The problem: Beginning with the line containing "the classroom chair with bounding box 260,200,282,225" and ending with the line containing "the salvia flower at [266,591] | 0.26", write out each line of the records below exactly; pictures and lines outside that range are left out.

[[ Data for this task, beginning ]]

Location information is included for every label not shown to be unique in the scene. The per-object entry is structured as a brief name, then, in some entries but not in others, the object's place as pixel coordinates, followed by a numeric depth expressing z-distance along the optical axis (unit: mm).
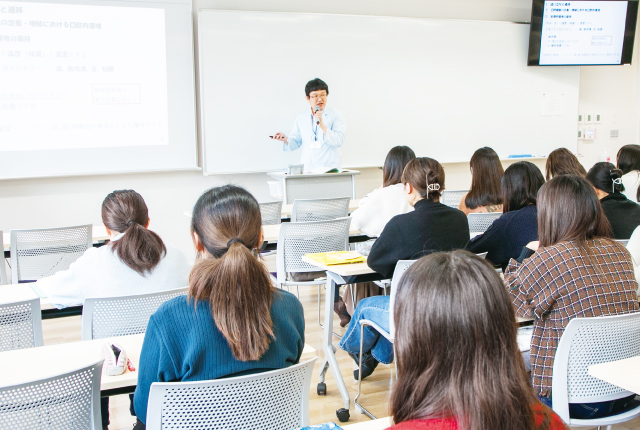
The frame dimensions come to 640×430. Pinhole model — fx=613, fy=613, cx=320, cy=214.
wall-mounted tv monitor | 7289
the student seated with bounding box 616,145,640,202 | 4495
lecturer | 6008
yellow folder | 3106
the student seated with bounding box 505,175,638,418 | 2074
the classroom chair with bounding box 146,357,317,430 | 1440
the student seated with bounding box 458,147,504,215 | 4172
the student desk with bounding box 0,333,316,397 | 1726
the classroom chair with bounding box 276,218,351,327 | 3822
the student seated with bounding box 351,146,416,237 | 3881
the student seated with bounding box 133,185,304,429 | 1542
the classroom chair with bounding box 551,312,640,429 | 1930
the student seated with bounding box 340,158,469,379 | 2869
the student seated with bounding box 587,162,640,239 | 3297
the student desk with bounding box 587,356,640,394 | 1622
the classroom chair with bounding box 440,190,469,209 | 5219
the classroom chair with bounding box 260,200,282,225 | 4602
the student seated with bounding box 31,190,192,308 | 2420
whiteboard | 6145
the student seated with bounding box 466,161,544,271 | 3084
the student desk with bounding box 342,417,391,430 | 1418
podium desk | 5594
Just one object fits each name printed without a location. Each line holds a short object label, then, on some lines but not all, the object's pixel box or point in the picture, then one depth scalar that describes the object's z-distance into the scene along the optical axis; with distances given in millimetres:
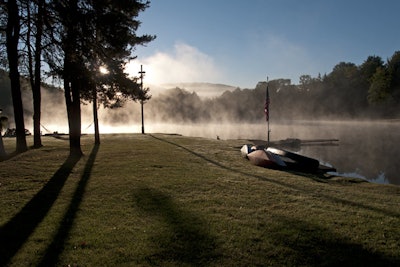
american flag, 23453
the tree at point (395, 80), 87312
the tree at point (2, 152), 14767
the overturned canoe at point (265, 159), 15352
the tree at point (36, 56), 16625
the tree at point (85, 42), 14156
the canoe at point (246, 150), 18200
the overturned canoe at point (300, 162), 16484
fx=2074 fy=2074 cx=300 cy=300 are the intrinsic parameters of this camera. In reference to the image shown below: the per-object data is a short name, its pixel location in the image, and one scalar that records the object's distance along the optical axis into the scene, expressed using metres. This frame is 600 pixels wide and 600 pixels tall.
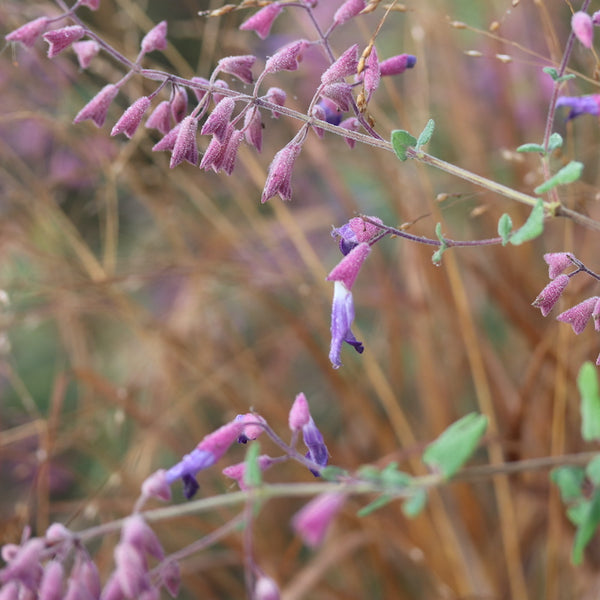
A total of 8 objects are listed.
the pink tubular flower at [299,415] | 0.29
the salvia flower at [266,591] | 0.26
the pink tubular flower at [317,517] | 0.25
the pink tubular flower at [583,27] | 0.28
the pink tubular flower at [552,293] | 0.29
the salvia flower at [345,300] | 0.29
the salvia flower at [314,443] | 0.29
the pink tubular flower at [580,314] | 0.29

[[ Data for this task, end ]]

Written response:
the classroom chair with bounding box 260,200,282,225 | 4602
the student seated with bounding box 31,190,192,308 | 2420
whiteboard | 6145
the student seated with bounding box 466,161,544,271 | 3084
the student desk with bounding box 342,417,391,430 | 1418
podium desk | 5594
Just one object fits each name printed without a location. Each line holds a short object label, then, on some lines but not all, the object's pixel box or point in the picture, then one depth scalar that describes the object's z-distance into the scene along the optical axis; with distances given in millimetres:
american flag, 23453
the tree at point (395, 80), 87312
the tree at point (2, 152), 14767
the overturned canoe at point (265, 159), 15352
the tree at point (36, 56), 16625
the tree at point (85, 42), 14156
the canoe at point (246, 150), 18200
the overturned canoe at point (300, 162), 16484
fx=2074 fy=2074 cx=300 cy=300 are the intrinsic parameters of this camera. In reference to the image shown below: the per-object data is a short name, its pixel location in the image, and one scalar that records the object's distance along the optical axis into the scene, expressed using metres. This frame is 600 pixels wide and 600 pixels tall.
A total of 8 objects are listed.
the pink tubular flower at [299,415] | 0.29
the salvia flower at [266,591] | 0.26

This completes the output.